Originally posted by Snicks
View Post
That being said... I'm so sick of hearing that we "can't afford" free school. They just upped the military budget by $130 billion this year, ONTOP of what we had secured already. On all accounts, I hear the annual cost to enable tuition free school is in the neighborhood of $50-60 billion per year. So we clearly can, we just want people to pay for it directly instead of through tax/selling gov't bonds.
I think there is a very strong argument, that the $60 billion annual price tag, would likely yield america as a Whole, with higher productivity & stronger capital resources (more formally schooled americans to support solving our issues). But you won't hear that argument by the administration, as it's not profitable for this quarter.... And it is proactive, instead of reactive (we plan re-actively, so we can continue to optimize currents profits. IMO).

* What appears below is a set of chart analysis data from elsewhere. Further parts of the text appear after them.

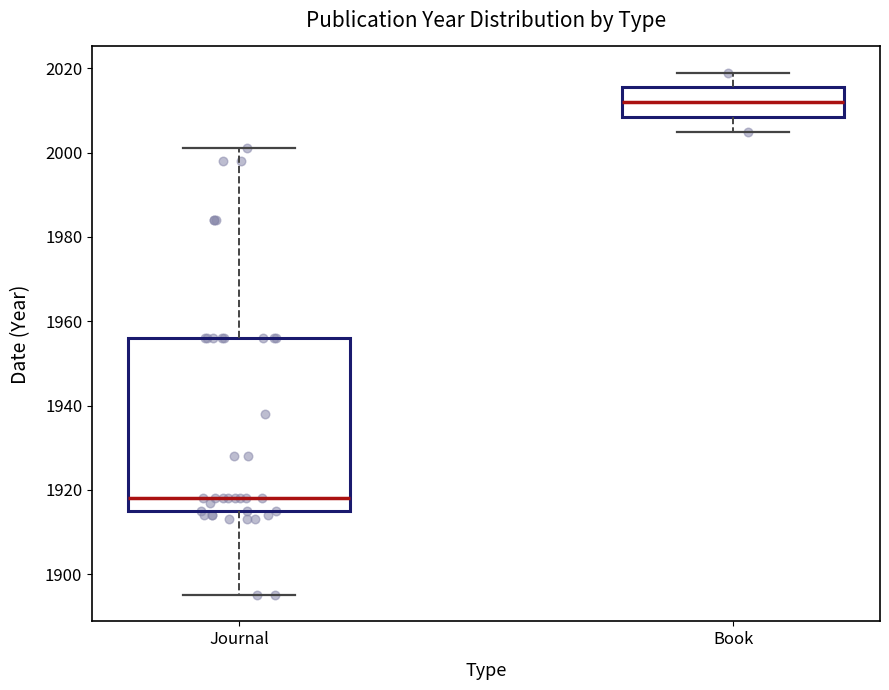

Where does the upper whisker of the box for Book end on the y-axis? The values are not printed on the chart, so give them approximately, as read against the axis.

2020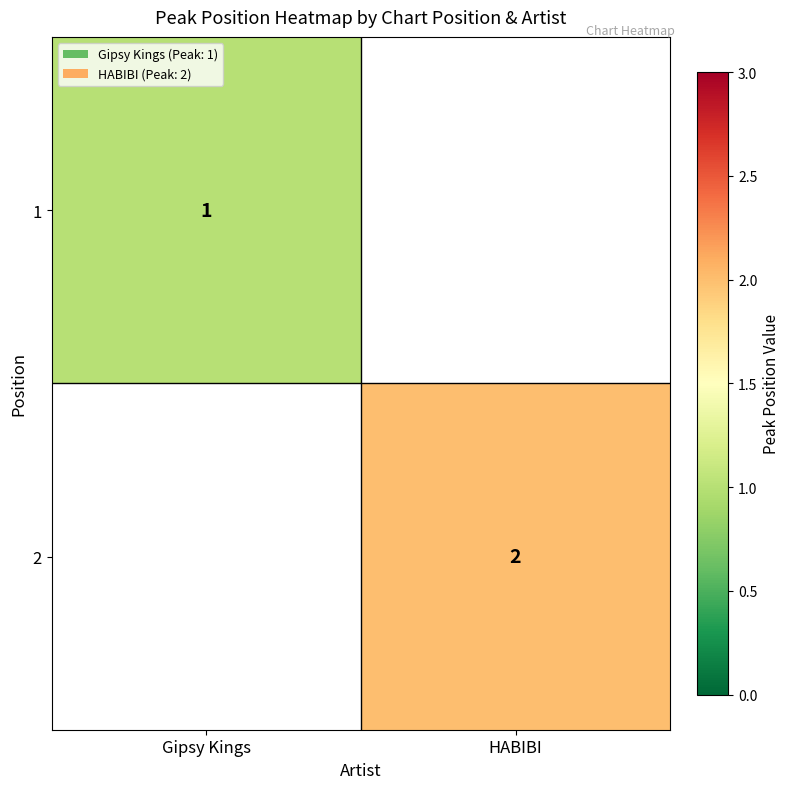

True or false: 1 has a value of 1 at Gipsy Kings.

True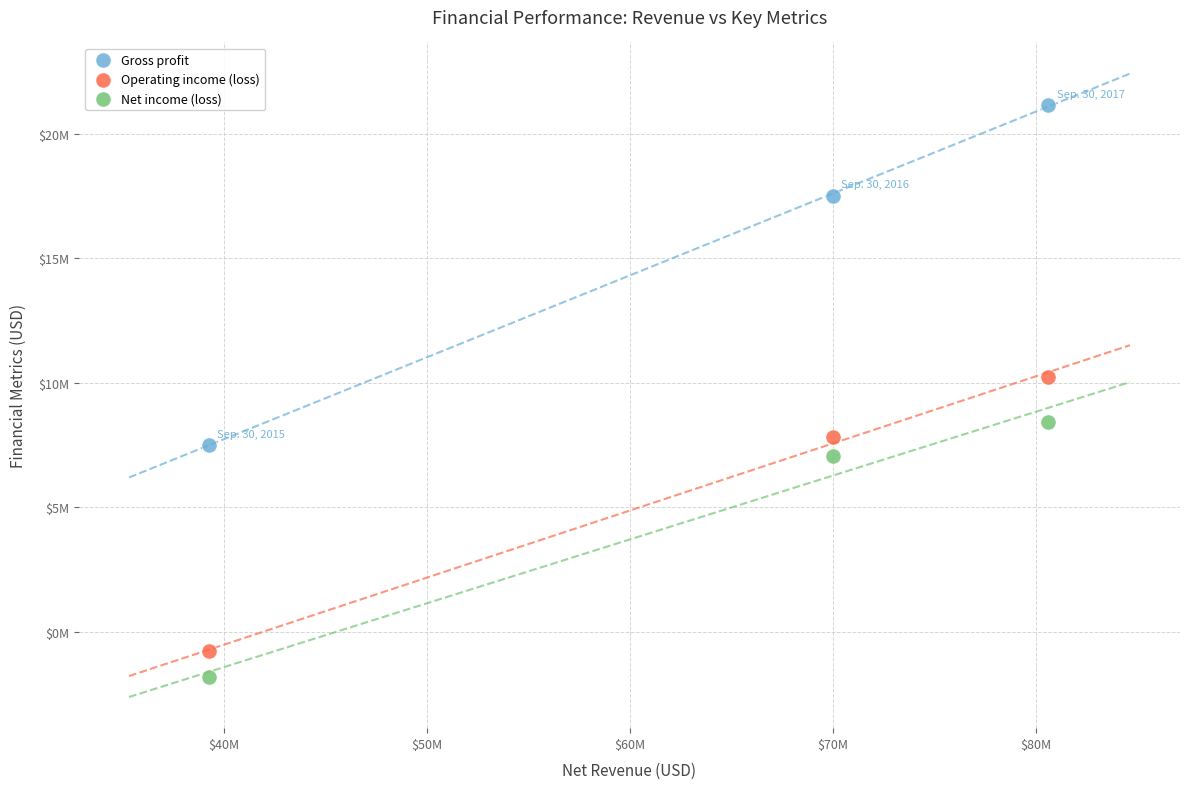

Which series contains the highest Y value?

Gross profit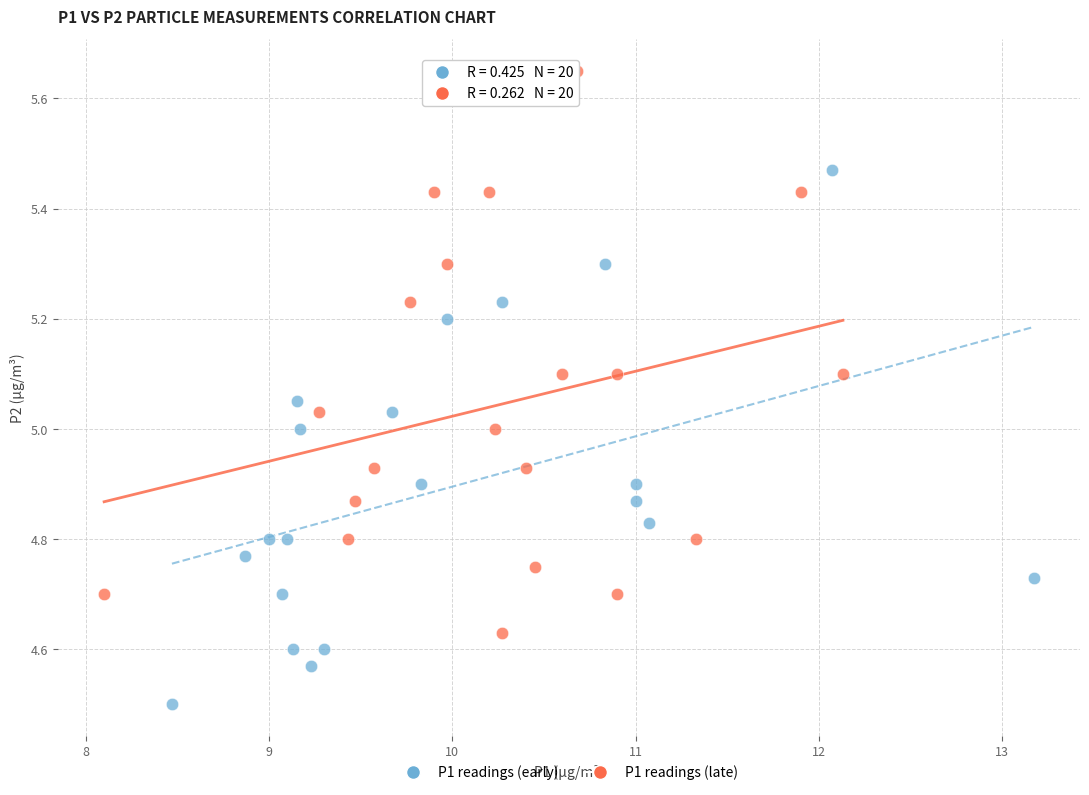

What are all the series names shown in the legend?

P1 readings (early), P1 readings (late)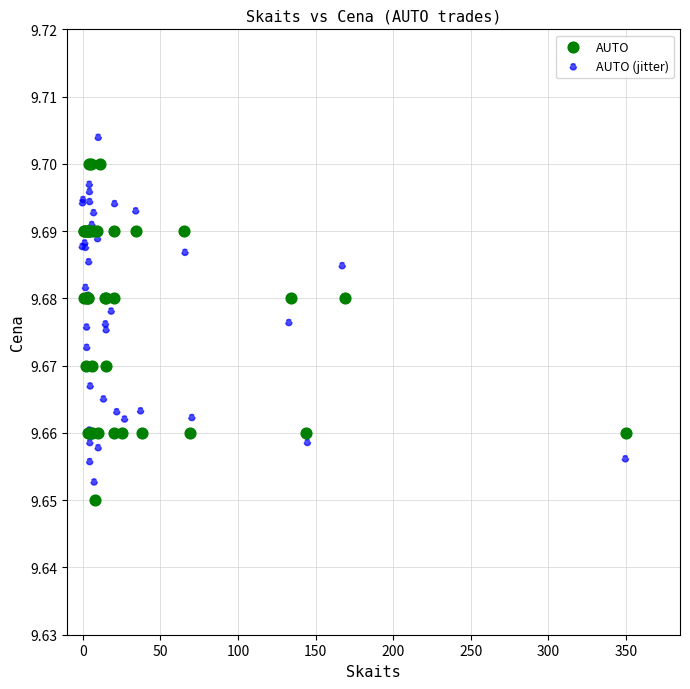

Which series contains the highest Y value?

AUTO (jitter)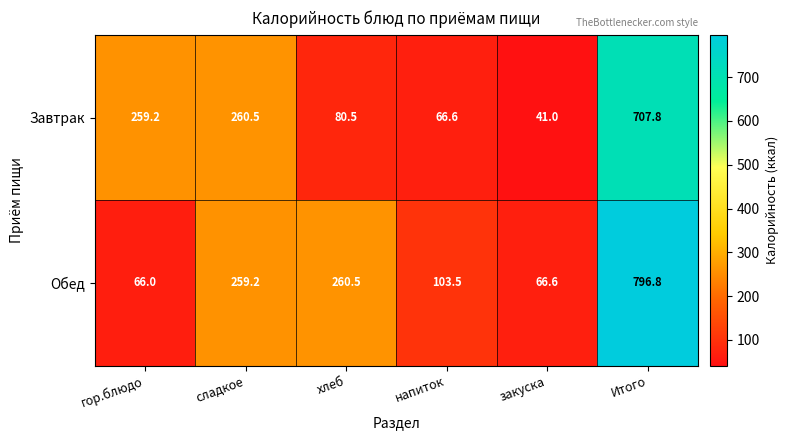

What is the average value of the Обед series?

258.8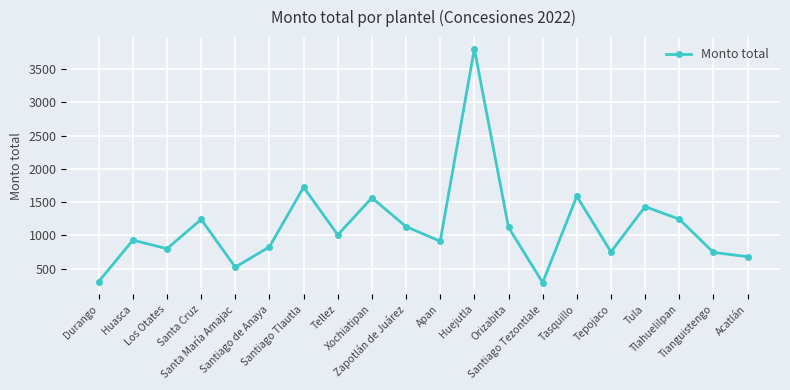

Is it true that the value at Santa María Amajac is 360?

False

If USA could improve our education infrastructure, and reduce the barrier to entry for more americans (even if only in public university setting) I see almost no downside.... I don't know who specifically benefits from these institutions being soo massive & high profit earning, other than the Elite administrators, and the massive armies of jobs from "student aid, financial aid, grant writing, etc.... " creating bloat to find and move money around to secure as many federally backed loans as possible.
Education as a similar "profiteering stink" that healthcare is Rotten with.... But I think education could be salvaged much more easily, and still retain a successful "for-profit" wing. Either strip ALL federal support for schooling and go total free market, or tax and subsidize public schooling fully.. To run more lean (Cut out financial aid dept's & other admin bloat) so a bunch of administrators don't have to get in-between the educational relationship of the Student <--->Instructor. I think, Just like healthcare, we're doing the worst of both worlds. ANd it seems to only benefit financially motivated stakeholders, and not the students/patients.